Publicado 01/03/2026 09:10

Albares confirma que não há mortos nem feridos espanhóis nos bombardeamentos no Médio Oriente

Archivo - Arquivo - O ministro dos Negócios Estrangeiros, União Europeia e Cooperação, José Manuel Albares, durante uma coletiva de imprensa após a reunião do Conselho de Ministros, em 9 de setembro de 2025, em Madri (Espanha). O Ministério da Saúde levou
Carlos Luján - Europa Press - Arquivo

MADRID 1 mar. (EUROPA PRESS) - O ministro das Relações Exteriores, José Manuel Albares, informou neste domingo que não há vítimas espanholas no ataque dos EUA e de Israel ao Irã e na resposta posterior deste país, após uma reunião realizada por videoconferência com todos os embaixadores na região do Oriente Médio para avaliar a situação país por país.

“Neste momento, pelo que me foi transmitido, não há nenhum espanhol ferido, muito menos morto, todos estão bem dentro das circunstâncias”, indicou Albares, que estimou em 30.000 o número de espanhóis que se encontram na região do Oriente Próximo.

O ministro explicou em entrevista ao canal 24 Horas da RTVE que “as circunstâncias são muito diversas” nos diferentes países da região e analisou com os embaixadores do Irã, Israel, Líbano, Jordânia, Síria, Catar, Kuwait, Bahrein, EAU, Omã, Arábia Saudita, Iraque, Turquia, Azerbaijão e Armênia a situação atual no contexto da escalada militar após o ataque coordenado dos Estados Unidos e Israel contra o Irã, ao qual o regime dos aiatolás respondeu atacando o Estado hebreu e bases americanas nos países vizinhos.

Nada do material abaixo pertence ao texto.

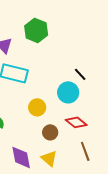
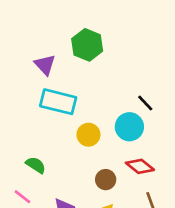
yellow circle: (37, 107) -> (88, 135), moved

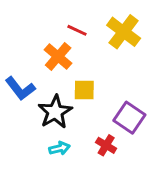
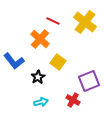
yellow square: (84, 90) -> (58, 62), turned 35
black star: (55, 112) -> (38, 77), size x0.6
purple square: (129, 118) -> (89, 81), turned 35

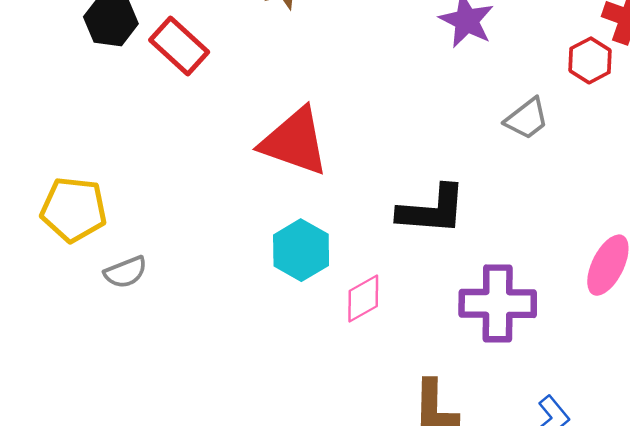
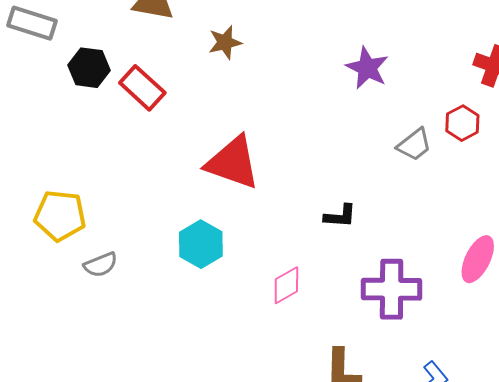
red hexagon: (590, 60) -> (462, 123), moved
black L-shape: (432, 210) -> (340, 216), size x0.6
cyan hexagon: (301, 250) -> (201, 244), moved

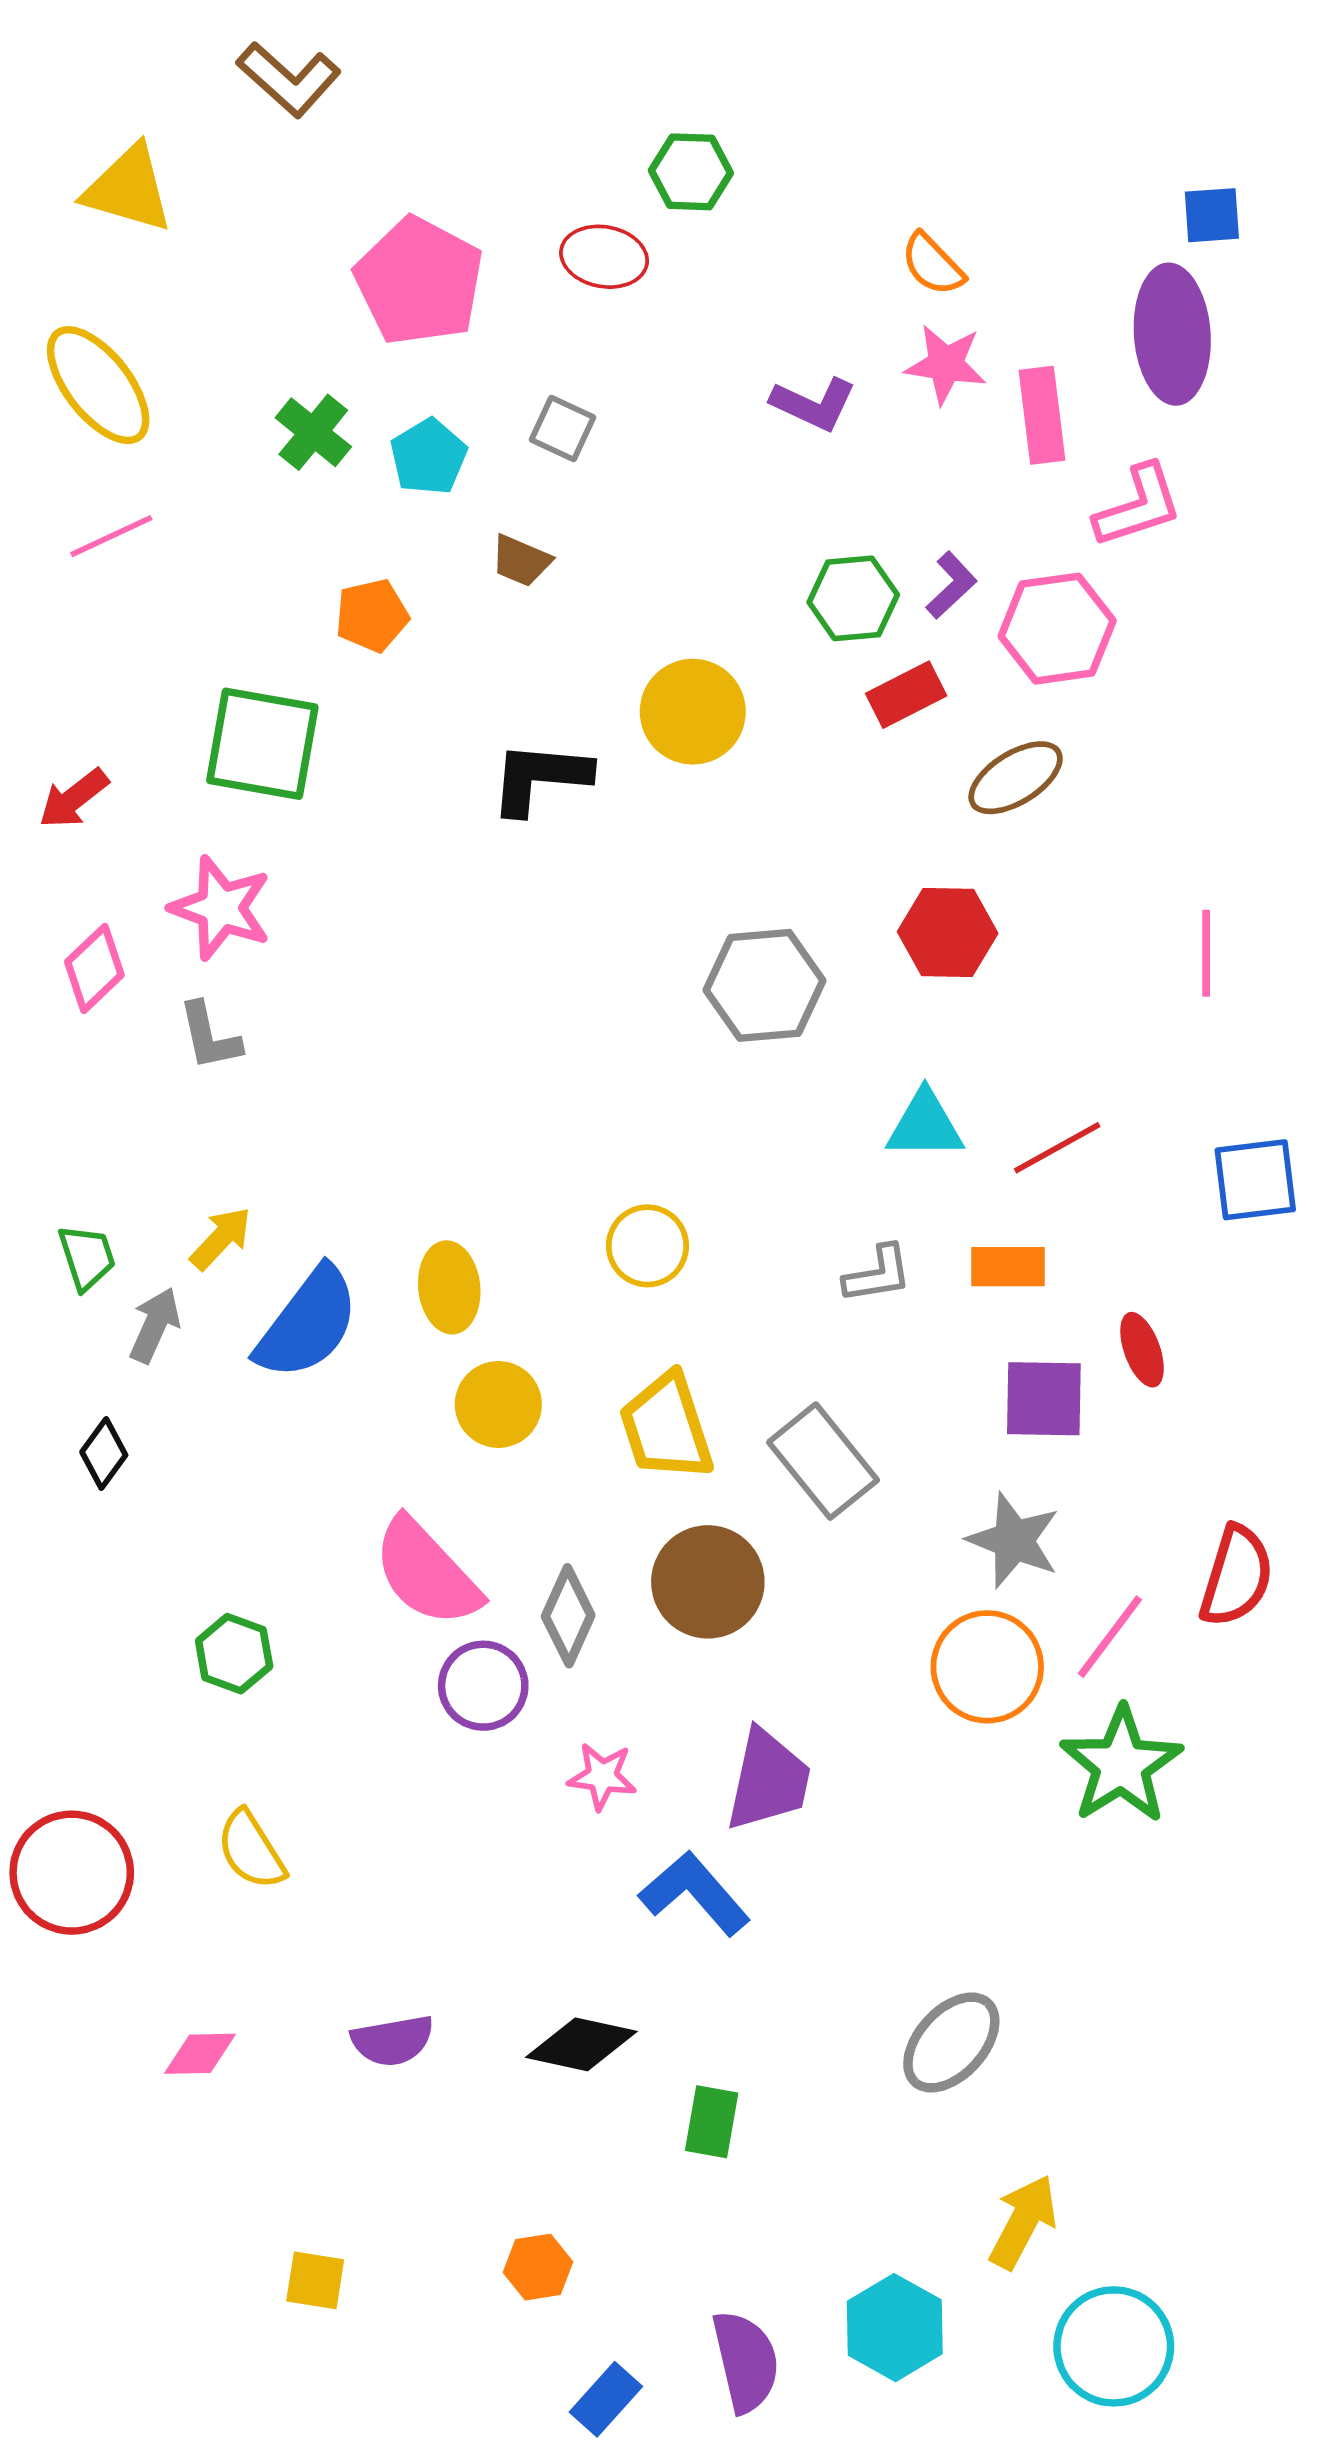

“Há alguns países que, neste momento, têm seu espaço aéreo aberto, como é o caso da Arábia Saudita, Jordânia e Omã, enquanto outros o têm fechado, como Catar, Emirados e, claro, Irã, e, portanto, as circunstâncias e situações são muito diversas”, destacou.

O ministro sublinhou que a ação dos Estados Unidos e de Israel “não tem cobertura legal”, uma vez que não é amparada por uma resolução do Conselho de Segurança e, portanto, o que pode acontecer é imprevisível. “Temos sido a favor de todas as sanções da União Europeia, incluindo as sanções à Guarda Revolucionária. E defendemos o direito à liberdade de expressão e à liberdade de manifestação dos iranianos e das mulheres iranianas, que o fazem com muito mais dificuldade e coragem”, indicou. “Mas, ao mesmo tempo, esta ação sem qualquer cobertura legal, é claro que não a acompanhamos. Porque a violência nunca traz paz, apenas caos”, destacou o ministro.